Warringah candidates Zali Steggall (Independent), Dean Harris (Labor) and Kristyn Glanville (Greens) will face a climate election forum.
Former Labor MP Peter Baldwin will launch journalist Michael Thompson’s book Labor’s Forgotten People: The Triumph of Identify Politics at Revesby Workers’ Club.
Director of Australian Leather and ugg boot maker Eddie Oygur, together with Nick Xenophon who is part of his Australian legal team will hold a press conference before flying to Chicago to face a multimillion-dollar lawsuit from Deckers Outdoor Corporation, a multimillion-dollar US conglomerate, for selling a few dozen pairs of ugg boots in the US.
ACTU President Michele O’Neil, NTEU Victoria’s Nicholas Kimberley, Shadow Assistant Minister for Tertiary Education Louise Pratt and an academic will hold a press conference on insecure work at Victorian universities.
Oxfam will host Higgins election forum event ‘Australia’s Role in Tackling Poverty and Climate Change’ with ALP’s Fiona McLeod and Greens’ Jason Ball, with Liberal candidate Katie Allen declining.
The Victorian Auditor-General will hand down two reports, one on whether the Melbourne Metro Tunnel planning processes and early works have adequately prepared for the start of the main tunnel; and another on compliance with the asset management accountability framework.
Launch date for the Melbourne Skyfarm, a project aiming to turn a CBD rooftop car park into a working farm and cafe.
Director of New York City’s Climate Museum Miranda Massie will deliver a keynote as part of the ‘ART+CLIMATE=CHANGE 2019’ festival at The University of Melbourne.
Australian National University Chancellor and former Foreign Minister Gareth Evans will launch ANU anthology China Story Yearbook: Power.
Grattan Institute director of health Stephen Duckett will present ‘Have we under invested in Palliative Care? Aligning policy objectives and payment design in palliative care’ at the Hawke Centre.
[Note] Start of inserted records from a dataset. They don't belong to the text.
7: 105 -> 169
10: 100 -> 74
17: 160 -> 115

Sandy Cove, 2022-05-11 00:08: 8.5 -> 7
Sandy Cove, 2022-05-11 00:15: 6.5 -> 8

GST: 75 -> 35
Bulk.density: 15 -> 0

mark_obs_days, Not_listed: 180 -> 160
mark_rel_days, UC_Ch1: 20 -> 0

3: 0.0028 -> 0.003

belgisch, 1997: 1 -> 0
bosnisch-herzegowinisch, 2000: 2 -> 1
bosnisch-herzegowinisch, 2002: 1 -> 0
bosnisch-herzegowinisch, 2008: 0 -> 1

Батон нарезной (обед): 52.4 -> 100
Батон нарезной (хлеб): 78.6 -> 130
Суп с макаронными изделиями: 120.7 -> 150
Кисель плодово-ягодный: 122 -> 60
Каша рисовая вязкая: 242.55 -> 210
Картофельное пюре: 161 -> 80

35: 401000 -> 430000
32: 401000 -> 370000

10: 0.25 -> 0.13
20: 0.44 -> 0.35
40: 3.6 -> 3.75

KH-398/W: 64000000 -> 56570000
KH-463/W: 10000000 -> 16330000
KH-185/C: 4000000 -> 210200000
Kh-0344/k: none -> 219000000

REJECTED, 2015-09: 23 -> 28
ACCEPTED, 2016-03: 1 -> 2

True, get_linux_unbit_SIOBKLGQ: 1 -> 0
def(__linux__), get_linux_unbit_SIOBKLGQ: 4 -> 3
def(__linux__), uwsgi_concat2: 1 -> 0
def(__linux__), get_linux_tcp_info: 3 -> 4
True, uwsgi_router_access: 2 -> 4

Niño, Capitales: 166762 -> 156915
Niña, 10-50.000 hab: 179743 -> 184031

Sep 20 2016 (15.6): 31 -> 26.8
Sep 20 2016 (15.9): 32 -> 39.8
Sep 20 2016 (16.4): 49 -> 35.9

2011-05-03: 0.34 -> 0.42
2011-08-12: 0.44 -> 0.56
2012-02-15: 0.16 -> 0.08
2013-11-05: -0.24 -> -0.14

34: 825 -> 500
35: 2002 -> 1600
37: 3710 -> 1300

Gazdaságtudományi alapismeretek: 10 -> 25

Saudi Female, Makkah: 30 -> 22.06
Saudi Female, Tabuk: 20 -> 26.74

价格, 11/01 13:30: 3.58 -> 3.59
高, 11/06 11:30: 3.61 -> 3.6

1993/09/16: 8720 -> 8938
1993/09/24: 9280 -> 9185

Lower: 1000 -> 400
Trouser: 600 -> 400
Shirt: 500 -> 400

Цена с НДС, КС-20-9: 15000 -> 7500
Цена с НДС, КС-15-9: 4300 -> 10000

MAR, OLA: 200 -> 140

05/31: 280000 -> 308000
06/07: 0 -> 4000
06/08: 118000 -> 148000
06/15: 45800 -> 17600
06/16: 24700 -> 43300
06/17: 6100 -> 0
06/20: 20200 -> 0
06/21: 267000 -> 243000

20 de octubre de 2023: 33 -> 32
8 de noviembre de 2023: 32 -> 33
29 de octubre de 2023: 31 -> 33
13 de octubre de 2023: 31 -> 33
The Chamber of Commerce NT will host a local industry forum for onshore gas development.
The State School Teachers’ Union will put hundreds of school cut outs on the lawn at Burswood to represent WA public schools and how much additional funding they would receive if Scott Morrison reverses funding cuts.
A 25-year-old Labrador man and 42-year-old Mermaid Beach woman will both appear over animal rights protests on the Darling Downs earlier this year.